PROBLEM TO WORK ON: The expected output is the full set of entries, retyped verbatim, pictures excluded.

Collected data entries
════════════════
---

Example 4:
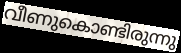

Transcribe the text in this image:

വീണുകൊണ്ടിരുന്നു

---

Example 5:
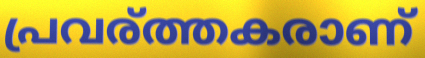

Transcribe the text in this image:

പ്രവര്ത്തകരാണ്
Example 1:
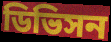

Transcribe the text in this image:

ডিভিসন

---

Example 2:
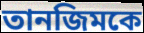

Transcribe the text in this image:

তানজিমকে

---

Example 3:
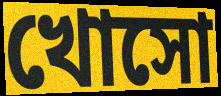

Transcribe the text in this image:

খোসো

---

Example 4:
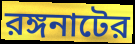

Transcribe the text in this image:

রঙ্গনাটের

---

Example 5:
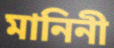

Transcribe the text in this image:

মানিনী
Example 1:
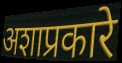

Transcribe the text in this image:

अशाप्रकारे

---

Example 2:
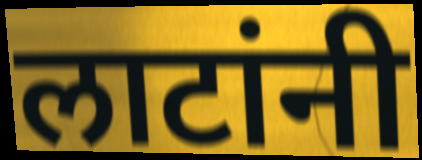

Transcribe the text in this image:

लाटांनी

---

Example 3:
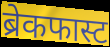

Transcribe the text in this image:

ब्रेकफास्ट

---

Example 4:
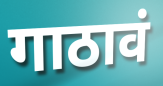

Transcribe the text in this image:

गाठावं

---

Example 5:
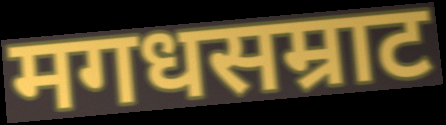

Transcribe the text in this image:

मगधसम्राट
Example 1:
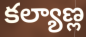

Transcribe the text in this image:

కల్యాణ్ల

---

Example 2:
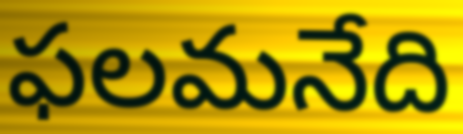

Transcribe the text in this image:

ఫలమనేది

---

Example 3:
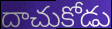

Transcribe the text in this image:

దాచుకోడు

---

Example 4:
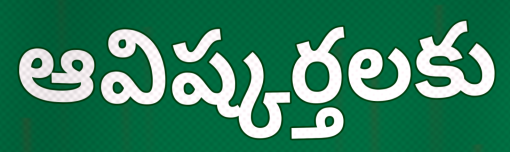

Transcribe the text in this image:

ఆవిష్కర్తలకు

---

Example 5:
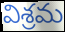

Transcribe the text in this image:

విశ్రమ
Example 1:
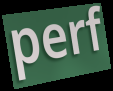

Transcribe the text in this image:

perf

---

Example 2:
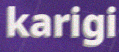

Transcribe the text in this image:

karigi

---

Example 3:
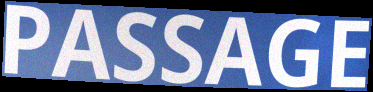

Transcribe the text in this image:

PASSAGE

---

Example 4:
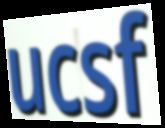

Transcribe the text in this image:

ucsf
════════════════
EXERCISE ANSWER:
---

Example 4:

Transcribe the text in this image:

വീണുകൊണ്ടിരുന്നു

---

Example 5:

Transcribe the text in this image:

പ്രവര്ത്തകരാണ്
Example 1:

Transcribe the text in this image:

ডিভিসন

---

Example 2:

Transcribe the text in this image:

তানজিমকে

---

Example 3:

Transcribe the text in this image:

খোসো

---

Example 4:

Transcribe the text in this image:

রঙ্গনাটের

---

Example 5:

Transcribe the text in this image:

মানিনী
Example 1:

Transcribe the text in this image:

अशाप्रकारे

---

Example 2:

Transcribe the text in this image:

लाटांनी

---

Example 3:

Transcribe the text in this image:

ब्रेकफास्ट

---

Example 4:

Transcribe the text in this image:

गाठावं

---

Example 5:

Transcribe the text in this image:

मगधसम्राट
Example 1:

Transcribe the text in this image:

కల్యాణ్ల

---

Example 2:

Transcribe the text in this image:

ఫలమనేది

---

Example 3:

Transcribe the text in this image:

దాచుకోడు

---

Example 4:

Transcribe the text in this image:

ఆవిష్కర్తలకు

---

Example 5:

Transcribe the text in this image:

విశ్రమ
Example 1:

Transcribe the text in this image:

perf

---

Example 2:

Transcribe the text in this image:

karigi

---

Example 3:

Transcribe the text in this image:

PASSAGE

---

Example 4:

Transcribe the text in this image:

ucsf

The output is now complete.